Некоторые из раненых узнали гауптмана Бикерса. Он стоял молча посреди площади и смотрел на Шерера со слезами радости на глазах — по крайней мере так казалось со стороны. Был хорошо виден Рыцарский крест, висевший на длинной ленточке у него на шее. С площади донеслись звуки аплодисментов и радостных возгласов.
О господи, сказал про себя Кордтс. Выражение лица Бикерса растрогало его. Шерер также выглядел в эти мгновения необычно. Кордтс снова испытал легкое головокружение. В нем снова на секунду вспыхнула искорка надежды.
Остальные раненые, судя по всему, тоже слегка расчувствовались, прежде чем мимолетная радость сменилась разочарованием. Возможно, никто из них не поверил в ложную весть о снятии осады. И все же они остались довольны необычным зрелищем, видом Шерера, стискивающего в медвежьих объятиях Бикерса, их улыбки, слезы на глазах…
Через неделю гауптман Бикерс был убит, всего за несколько дней до настоящего конца осады.
В ту ночь — не тогда, когда Бикерс был награжден генералом, этого Кордтс точно не запомнил — после разговора с латышом, он проснулся и увидел, что тот стоит рядом с ним. Его лицо было освещено вспышкой света, проникшей сквозь щели и пробоины в досках, которыми были заколочены окна. Кордтс не сразу вспомнил, кто это такой и видел ли он этого человека раньше. Затем он вспомнил его, когда латыш схватил трофейный советский автомат и выпустил из него очередь, высунув ствол в широкую щель. Треск автоматной очереди резко ударил по ушам и как будто ножом резанул его по раненой щеке. Кордтс со стоном откинул голову в сторону, ослепленный вспышкой пламени, вырвавшейся из автоматного ствола.
Кордтс вздрогнул и подумал, что нужно бежать. От пронзившей его боли он чуть не задохнулся. До его слуха донеслось два глухих удара ручных гранат о доски, закрывавшие окно. За ними последовали два резких взрыва, грохнувших рядом с наружной стеной. Раздались громкие крики, и в комнату ворвались вооруженные люди, начавшие стрелять из окон по наступающему врагу. В комнату проник свет сигнальной ракеты, которую кто-то выпустил на улице. Это были либо русские, либо, скорее всего, защитники города попытались высветить подобравшихся к зданию ГПУ красноармейцев. В белом призрачном свете Кордтс разглядел фигуру латыша, бросившегося к соседнему окну. Перед ним мелькнули развевающиеся полы шинели и бледные ноги. Латыш начал стрелять из другого окна, где уже стояло двое-трое солдат. Где-то внизу пророкотал пулемет, затем взорвалось несколько гранат. В комнате снова стало темно, теперь она освещалась лишь вспышками, вырвавшимися из автоматных пламегасителей. Кордтс собрался было встать, но не знал, в какую сторону двинуться. У него закружилась голова, и он сделал над собой усилие, чтобы его не вырвало.
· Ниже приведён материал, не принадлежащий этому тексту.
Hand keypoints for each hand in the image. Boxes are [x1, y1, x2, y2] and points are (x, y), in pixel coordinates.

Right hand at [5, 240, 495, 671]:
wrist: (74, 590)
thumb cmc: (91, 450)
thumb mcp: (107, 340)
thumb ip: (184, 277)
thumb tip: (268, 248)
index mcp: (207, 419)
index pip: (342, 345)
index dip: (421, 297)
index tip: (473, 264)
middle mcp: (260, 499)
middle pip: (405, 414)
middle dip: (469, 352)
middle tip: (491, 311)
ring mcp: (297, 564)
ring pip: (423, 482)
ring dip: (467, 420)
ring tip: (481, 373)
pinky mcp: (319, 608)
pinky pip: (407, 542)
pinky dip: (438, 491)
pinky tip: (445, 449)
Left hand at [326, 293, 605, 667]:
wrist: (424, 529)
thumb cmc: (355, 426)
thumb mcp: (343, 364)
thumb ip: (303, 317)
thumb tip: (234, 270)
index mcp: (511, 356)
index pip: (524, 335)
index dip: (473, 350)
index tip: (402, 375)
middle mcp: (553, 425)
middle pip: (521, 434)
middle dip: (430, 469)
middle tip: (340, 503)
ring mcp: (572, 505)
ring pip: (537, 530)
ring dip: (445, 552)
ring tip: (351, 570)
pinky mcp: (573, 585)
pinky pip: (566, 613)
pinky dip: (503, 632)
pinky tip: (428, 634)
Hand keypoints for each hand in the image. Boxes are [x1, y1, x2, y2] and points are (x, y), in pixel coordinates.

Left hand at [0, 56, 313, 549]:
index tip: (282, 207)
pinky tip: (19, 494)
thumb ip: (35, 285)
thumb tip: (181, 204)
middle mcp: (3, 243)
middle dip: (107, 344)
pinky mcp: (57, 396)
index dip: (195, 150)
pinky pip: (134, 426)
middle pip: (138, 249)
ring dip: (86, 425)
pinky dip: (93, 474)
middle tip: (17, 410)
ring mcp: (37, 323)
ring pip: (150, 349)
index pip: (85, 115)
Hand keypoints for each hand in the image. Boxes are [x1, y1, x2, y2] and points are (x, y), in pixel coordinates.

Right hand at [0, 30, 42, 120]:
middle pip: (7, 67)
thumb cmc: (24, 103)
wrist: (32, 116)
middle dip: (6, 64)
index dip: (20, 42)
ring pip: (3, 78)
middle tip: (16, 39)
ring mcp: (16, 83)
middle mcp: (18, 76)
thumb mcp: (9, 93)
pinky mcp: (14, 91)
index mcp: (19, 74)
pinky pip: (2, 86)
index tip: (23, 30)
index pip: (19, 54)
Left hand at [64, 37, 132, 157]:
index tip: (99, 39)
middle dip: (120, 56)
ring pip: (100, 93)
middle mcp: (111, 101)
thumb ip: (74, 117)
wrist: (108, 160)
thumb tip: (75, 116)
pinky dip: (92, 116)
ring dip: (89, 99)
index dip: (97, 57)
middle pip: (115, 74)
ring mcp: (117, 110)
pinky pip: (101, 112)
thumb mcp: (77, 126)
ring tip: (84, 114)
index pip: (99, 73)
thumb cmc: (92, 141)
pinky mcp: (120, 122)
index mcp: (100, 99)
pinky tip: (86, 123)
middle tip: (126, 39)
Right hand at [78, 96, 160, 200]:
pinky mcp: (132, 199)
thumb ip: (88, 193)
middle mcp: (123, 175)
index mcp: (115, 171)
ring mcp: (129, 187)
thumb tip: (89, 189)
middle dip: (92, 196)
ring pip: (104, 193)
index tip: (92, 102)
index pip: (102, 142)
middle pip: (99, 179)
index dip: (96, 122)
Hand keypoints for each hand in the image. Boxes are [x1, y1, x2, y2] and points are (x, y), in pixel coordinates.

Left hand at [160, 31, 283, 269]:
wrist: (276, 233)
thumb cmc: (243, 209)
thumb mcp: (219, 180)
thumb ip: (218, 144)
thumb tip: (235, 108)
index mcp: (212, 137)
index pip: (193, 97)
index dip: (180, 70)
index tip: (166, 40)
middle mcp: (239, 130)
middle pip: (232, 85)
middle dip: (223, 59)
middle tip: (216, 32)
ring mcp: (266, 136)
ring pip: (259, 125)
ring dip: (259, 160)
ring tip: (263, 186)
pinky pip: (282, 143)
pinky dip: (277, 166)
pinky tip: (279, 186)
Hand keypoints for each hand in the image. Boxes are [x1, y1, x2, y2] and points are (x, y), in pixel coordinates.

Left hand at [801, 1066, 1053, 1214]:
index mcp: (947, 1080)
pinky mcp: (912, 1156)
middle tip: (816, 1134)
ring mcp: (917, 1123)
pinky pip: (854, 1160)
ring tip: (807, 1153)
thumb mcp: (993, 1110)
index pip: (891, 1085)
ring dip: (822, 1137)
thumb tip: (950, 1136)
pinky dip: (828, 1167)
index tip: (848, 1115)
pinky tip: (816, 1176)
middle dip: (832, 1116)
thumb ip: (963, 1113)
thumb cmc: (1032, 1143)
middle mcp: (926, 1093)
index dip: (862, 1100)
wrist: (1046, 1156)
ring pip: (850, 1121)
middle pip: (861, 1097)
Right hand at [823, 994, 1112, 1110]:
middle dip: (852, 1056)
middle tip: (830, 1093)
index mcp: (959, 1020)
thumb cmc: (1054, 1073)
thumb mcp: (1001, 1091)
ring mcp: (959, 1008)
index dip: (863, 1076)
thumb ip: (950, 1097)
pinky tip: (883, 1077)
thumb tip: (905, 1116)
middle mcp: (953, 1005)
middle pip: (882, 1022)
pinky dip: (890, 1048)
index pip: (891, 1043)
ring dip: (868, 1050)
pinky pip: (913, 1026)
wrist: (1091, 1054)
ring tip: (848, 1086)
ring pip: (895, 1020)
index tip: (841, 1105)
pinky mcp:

Остальные больные и раненые, все, кто находился в комнате, сохраняли молчание. Некоторые попытались подняться, чтобы скрыться в другой части здания и посмотреть, что происходит внутри и снаружи.
Кордтс открыл глаза и увидел потолок. Скорее всего, он на несколько секунд потерял сознание. Он снова увидел того самого латыша, который стоял неподалеку от него. Теперь он не стрелял, а просто выглядывал в окно. На какое-то короткое время установилась тишина. Кордтсу захотелось что-то сказать, но в следующее мгновение со всех сторон донеслись взрывы и лязг металла. Доски, прибитые к оконной раме, влетели внутрь комнаты. Латыш с громким криком отскочил к центру помещения. Остальные тоже подняли крик.
Кордтс попытался отползти подальше от разверстого окна. Его тут же вырвало, и он вляпался руками в собственную липкую блевотину. Он продолжал ползти. Прямо над его головой запылала крыша. Санитары и солдаты с фонариками в руках влетели в комнату и начали выносить раненых на носилках и простынях. В комнате стоял неумолчный крик тех раненых, кто не мог самостоятельно сдвинуться с места. Кордтс знал, что передвигаться может, и поэтому заставил себя встать на ноги и с удивившей его самого энергией бросился в коридор. Вокруг царила настоящая неразбериха. Начался обстрел тяжелой артиллерии, и здание снова и снова содрогнулось от взрывов. Он увидел вздымающиеся вверх языки пламени, четко высветившие очертания стропил крыши, почувствовал сильный запах дыма и отвратительную вонь кордита.